Doğu Guta’daki yerel meclisler ile sivil heyetler, Doğu Guta’nın bütün kent ve kasabaları ile Cobar Mahallesi’ni felaket bölgesi ilan etti.
Özgür Suriye Ordusu’na (ÖSO) bağlı yerel meclisler ile sivil heyetler, yaptıkları basın açıklamasında, uluslararası toplum ve Birleşmiş Milletler’den (BM), sivillerin korunması konusunda insani, ahlaki ve hukuki sorumluluklarını üstlenmelerini, insani yardım koridorlarının açılması ve yardımların bölgeye ulaştırılmasını ön gören 2139 ve 2165 nolu BM Güvenlik Konseyi kararlarının uygulanmasını talep etti.
Esed rejiminin, bölge halkına insani yardım, ilaç ve gıda yardımlarının engellemesinin, abluka altında tutulan bölgede iki yılın ardından insani yaşam ve sağlık şartlarının çöküşüne neden olduğu belirtilen açıklamada, kuşatılmış olan Suriyeliler adına, uluslararası kuruluşlara ve dünya kamuoyuna, sivilleri koruma ve Guta’daki halk, çocuklar, yaralılar, savaş nedeniyle sakat kalanlar ve kronik hastalar için insani yardım koridoru açma çağrısında bulunuldu.
Esed rejiminin her gün artarak devam eden katliamları nedeniyle tıbbi malzemelerin tamamının tükenmesinin arından Doğu Guta’nın insani felaketin eşiğine geldiği ifade edilen açıklamada, bölgede bazı hastalıkların yayıldığı, iki senedir su ve elektriğin kesik olduğu, kışın gelmesiyle de yaşanan trajedinin şiddetinin arttığı vurgulandı.
Suriye Devrimci ve Muhalif Güçler Ulusal Koalisyonu (SMDK) Başkan Yardımcısı Nura el-Emir, konuya ilişkin daha önce yaptığı açıklamada, Doğu Guta, başkent Şam’ın bazı bölgeleri, Humus’un Vear Mahallesi ve kuzey kırsalında Esed rejiminin sürdürdüğü ablukaya ilişkin, “Esed rejiminin, yönetimin düşmesini talep eden sivillere yönelik kimyasal silah ve varil bombalarıyla düzenlediği saldırılardan daha az tehlikeli değil” demişti.
Uluslararası toplumun, Esed rejiminin suçları karşısındaki suskunluğunun bu suçlara ortak olmanın ya da Suriyelilerin kanına girmenin bir başka yolu olduğunu ifade eden Emir, “Gerekçesi olmayan bu tür olumsuz tutumlar, Suriye halkı ile uluslararası toplum arasında kalan güven bağlarının kopmasına neden olacaktır.
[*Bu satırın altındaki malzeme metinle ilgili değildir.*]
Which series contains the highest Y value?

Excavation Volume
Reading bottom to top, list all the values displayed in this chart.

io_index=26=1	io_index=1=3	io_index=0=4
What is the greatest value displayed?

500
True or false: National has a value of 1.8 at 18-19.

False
Uluslararası toplumun, Esed rejiminin Suriye halkını bir somun ekmeğe muhtaç şekilde yaşamaya mecbur bırakması gibi ahlaksızca yaptığı siyasi şantaj karşısında sessiz kalması, rejimin sivillere yönelik kötü muamelesinden daha iyi olmayan bir insanlık suçudur” ifadesini kullanmıştı.
Uluslararası toplumun sorumluluğunu üstlenerek, Suriye kentlerinden ablukanın tamamen kaldırılmasını ön gören BM Güvenlik Konseyi’nin, 2139 sayılı kararı ile Esed’in onayı olmaksızın, abluka altındaki bölgelere insani yardımların sokulmasını ön gören 2165 sayılı kararı uygulamaya koymasını talep eden Emir, “Esed’in onayının alınması, uluslararası toplumun, bu yönetimin suçlarını onayladığı anlamına gelir. Mücrim Esed’in yardımların girişine izin vermesi gibi bir şey mümkün değil. Çünkü o, en basitinden abluka altındakilere karşı insanlık suçunu işleyen kişidir” değerlendirmesinde bulunmuştu.
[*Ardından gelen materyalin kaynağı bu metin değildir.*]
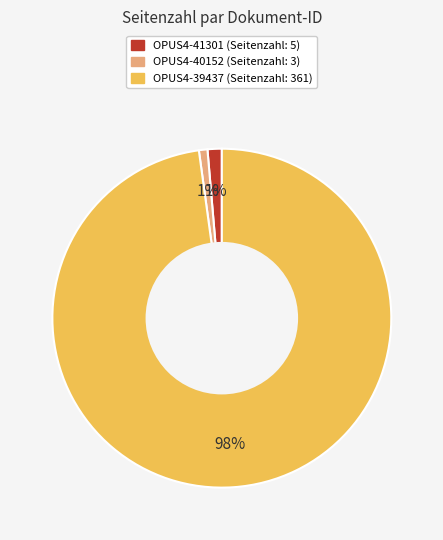

Which slice represents more than half of the pie?

OPUS4-39437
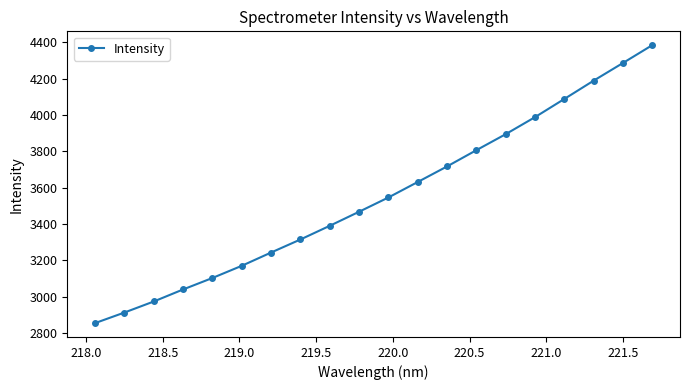

How many distinct data groups are displayed?

1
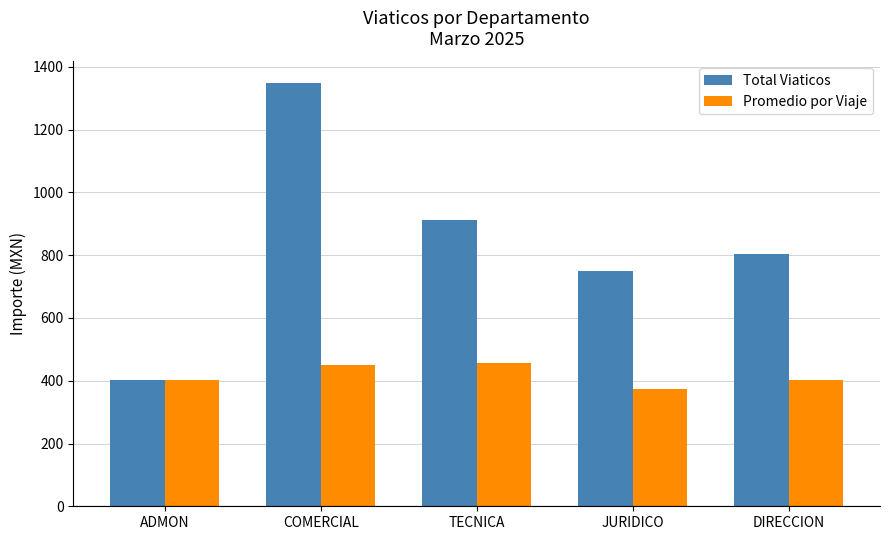

What is the greatest value displayed?

1350.0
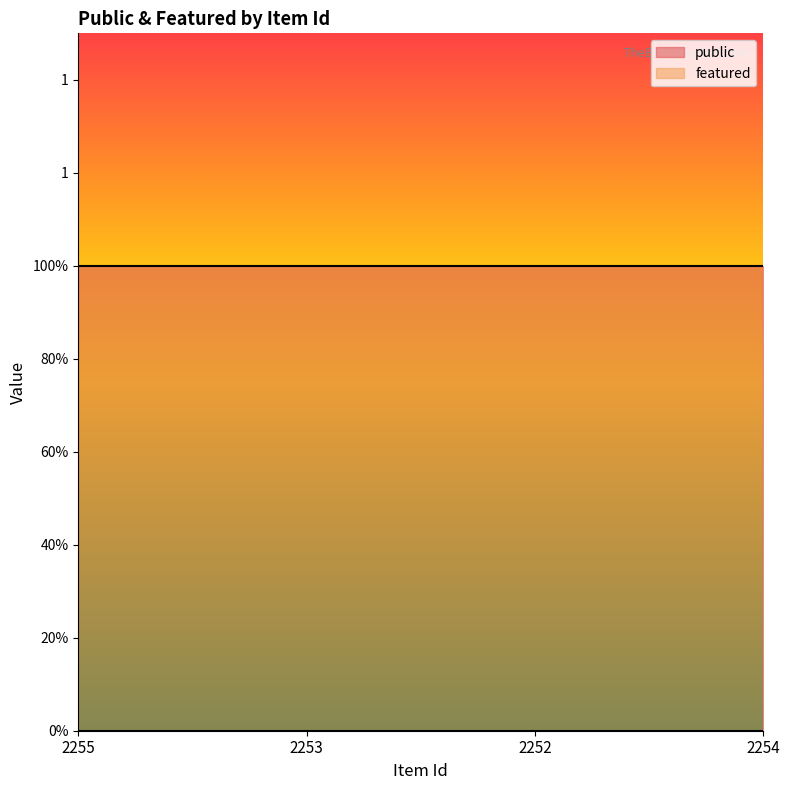

What is the label of the 2nd point from the right?

2252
“Ne gariptir ki, uluslararası toplumun, ablukayı sonlandırmaya yönelik aldığı tüm kararlar kâğıt üzerinde mürekkep olarak kaldı ve uluslararası irade uygulamaya geçiremedi” diyen Emir, uluslararası iradenin, alınan bir kararın diğerleriyle uyum arz etmesi ve uygulamanın önündeki engel ve ihtilafın yaptırım yoluyla ortadan kaldırılmasıyla mümkün olduğunu dile getirmişti.